La Sampdoria ha fatto quello che avremmo fatto tutti: si è «messa lì», nella speranza che gli infissi tenessero e il ciclone passasse. E il ciclone – per la verità molto presuntuoso, molto molle – è passato. Bravo, Delio Rossi, a tenere comunque le due punte. Eder ha fornito le munizioni; Icardi, classe 1993, ha firmato la doppietta della svolta. Delio, quando allenava la Fiorentina, andò a battere il Milan a San Siro, era la vigilia di Pasqua e la storia della stagione cambiò.

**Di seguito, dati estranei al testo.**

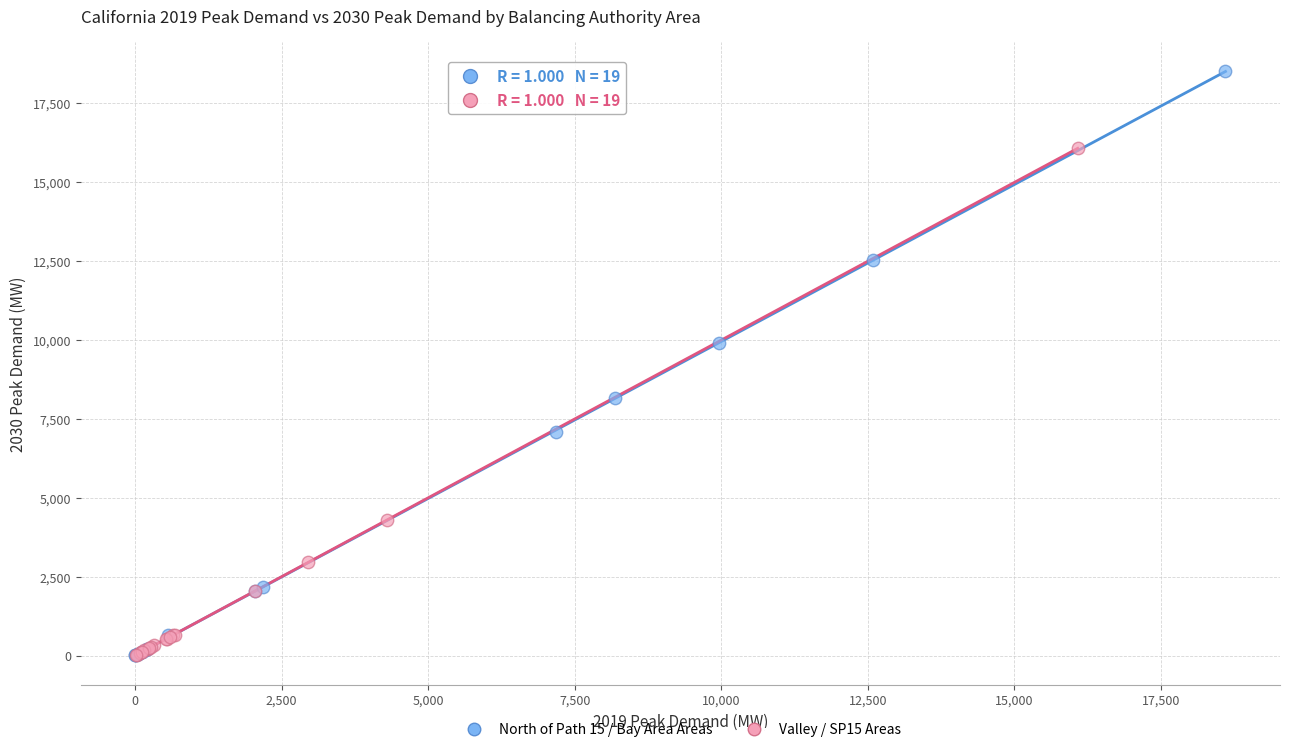

Which series has the widest spread of Y values?

North of Path 15 / Bay Area Areas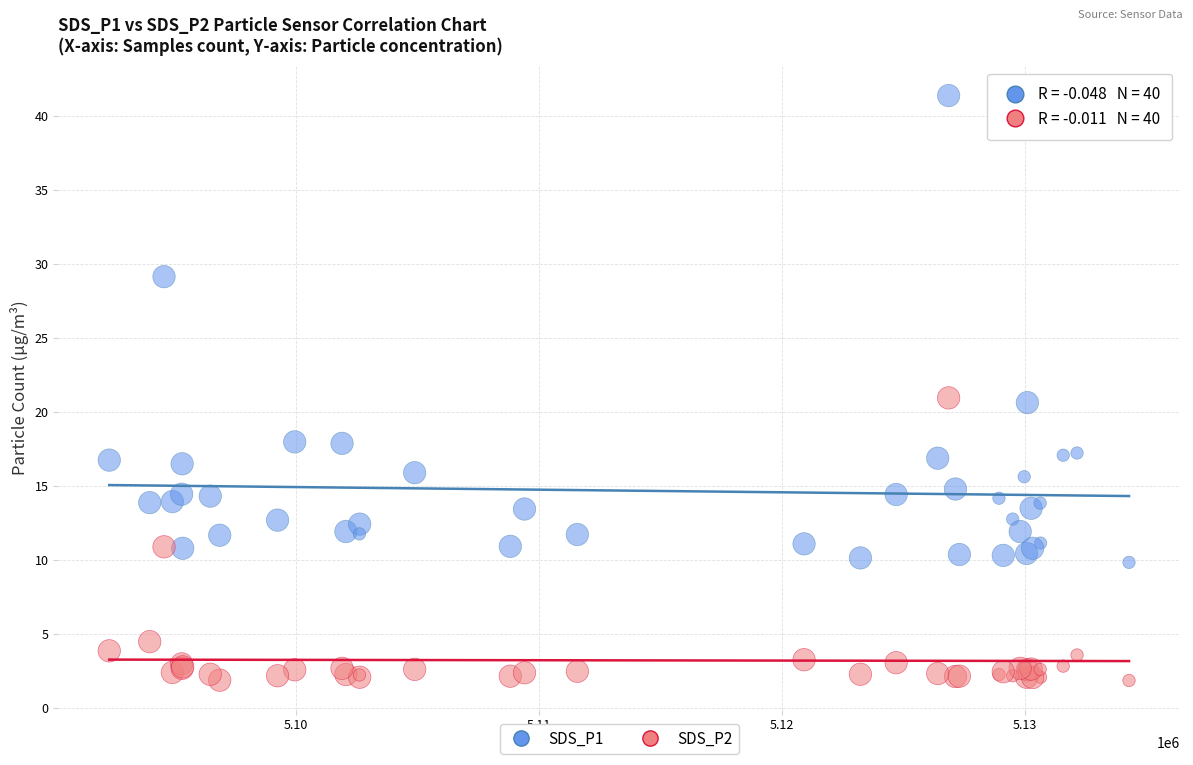

Which series reaches the maximum Y coordinate?

SDS_P1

C’era Conte, in panchina. Al netto degli episodi (possibile rigore su Matri, errori di Buffon, traversa di Vucinic), bisogna prendere atto del messaggio, non meno forte degli otto punti di distacco che avevano chiuso l’anno. Fin qui, solo le milanesi avevano battuto la Juventus. Questo ko, però, va al di là. Un disastro collettivo, il secondo tempo: da Buffon a Giovinco, passando per il debuttante Peluso. Cross alla memoria, palla masticata. La Samp, in dieci, sembrava in tredici. Ha avuto coraggio, e con lo spillo di Icardi ha forato il palloncino di Conte. Il quale Conte rischia di perdere anche Marchisio, infortunato a un ginocchio: era proprio il caso di tenerlo in campo sino alla fine?

Voce di popolo: la Juventus può solo perderlo, questo scudetto. Non vorrei che avesse cominciato.